Question

If the bike's velocity = 72 km/hr. I stop the bike with counter acceleration of 8 $m/{{s}^{2}}$. So how much time does the bike take to become motionless.

Answer 1

In this question we are asked to calculate the time required for the bike to come at rest when initially it is moving with given velocity of 72 km/hr. To solve this question, we will use the laws of kinematics. We need to find the relation between the acceleration, velocity and time. Therefore, we will be using the second law of kinematic motion.

Formula used:
$v=u+at$
Where,
v is the final velocity
u is the initial velocity
a is the acceleration of body
t is the time required

Complete answer:
We have been given that counter acceleration is applied to the bike moving with initial velocity of 72 km/hr.
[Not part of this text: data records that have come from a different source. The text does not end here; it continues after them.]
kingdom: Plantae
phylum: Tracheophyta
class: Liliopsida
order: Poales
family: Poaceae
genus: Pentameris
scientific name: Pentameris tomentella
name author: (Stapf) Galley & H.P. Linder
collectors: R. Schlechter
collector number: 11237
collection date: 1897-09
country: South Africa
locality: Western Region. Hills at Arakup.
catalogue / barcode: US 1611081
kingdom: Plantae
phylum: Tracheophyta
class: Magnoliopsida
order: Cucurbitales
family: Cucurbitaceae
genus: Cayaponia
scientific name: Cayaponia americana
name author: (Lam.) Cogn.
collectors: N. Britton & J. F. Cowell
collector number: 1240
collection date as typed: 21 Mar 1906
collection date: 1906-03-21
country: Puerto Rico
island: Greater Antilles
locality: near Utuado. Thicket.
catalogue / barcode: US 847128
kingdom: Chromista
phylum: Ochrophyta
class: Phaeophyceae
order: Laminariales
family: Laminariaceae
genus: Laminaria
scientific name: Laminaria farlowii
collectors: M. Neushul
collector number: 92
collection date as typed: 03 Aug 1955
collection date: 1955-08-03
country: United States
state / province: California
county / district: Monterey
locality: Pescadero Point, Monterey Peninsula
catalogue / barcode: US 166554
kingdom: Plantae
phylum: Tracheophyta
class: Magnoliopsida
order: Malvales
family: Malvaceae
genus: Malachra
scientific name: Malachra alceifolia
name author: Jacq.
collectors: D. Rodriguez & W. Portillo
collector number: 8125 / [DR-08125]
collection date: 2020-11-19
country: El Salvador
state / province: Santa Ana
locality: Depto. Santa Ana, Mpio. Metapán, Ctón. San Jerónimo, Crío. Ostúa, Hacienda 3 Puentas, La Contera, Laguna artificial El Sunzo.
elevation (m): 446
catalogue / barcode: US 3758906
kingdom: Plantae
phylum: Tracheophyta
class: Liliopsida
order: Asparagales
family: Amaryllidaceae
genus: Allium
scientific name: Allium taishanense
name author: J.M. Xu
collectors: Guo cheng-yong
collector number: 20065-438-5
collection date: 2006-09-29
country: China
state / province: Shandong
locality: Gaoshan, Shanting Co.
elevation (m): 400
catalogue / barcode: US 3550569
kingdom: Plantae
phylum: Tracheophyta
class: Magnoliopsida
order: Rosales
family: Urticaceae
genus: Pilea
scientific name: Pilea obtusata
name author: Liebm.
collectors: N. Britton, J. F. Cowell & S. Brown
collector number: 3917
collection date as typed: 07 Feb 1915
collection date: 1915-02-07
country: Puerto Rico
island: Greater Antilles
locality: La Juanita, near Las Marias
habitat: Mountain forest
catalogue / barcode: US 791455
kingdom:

Therefore, the time required for the bike to come to rest will be given by equation,
$v=u+at$
The final velocity of the bike will be taken as zero as the bike will come to rest after some time. Also, the initial velocity needs to be converted into m/s.
Therefore,
We get,
$72km/hr=20m/s$
Therefore, after substituting the given values in above equation
We get,
$0=20-8t$ ………………….. (since acceleration is in opposite direction)
Therefore,
$t=\dfrac{20}{8}$
We get,
$t=2.5\sec$
Therefore, the bike moving with velocity of 72 km/hr, when applied counter acceleration of 8 $m/{{s}^{2}}$will come to rest in 2.5 seconds.

Note:
The kinematic equations can be paired in three ways: position – time, velocity - time, velocity – position. Therefore, these laws are a set of equations that describe the motion of an object with constant acceleration. These laws can not be used for an object that has varying acceleration. Using the kinematic equations we can calculate the unknown parameter of the motion of the body, if two of the three parameters are given.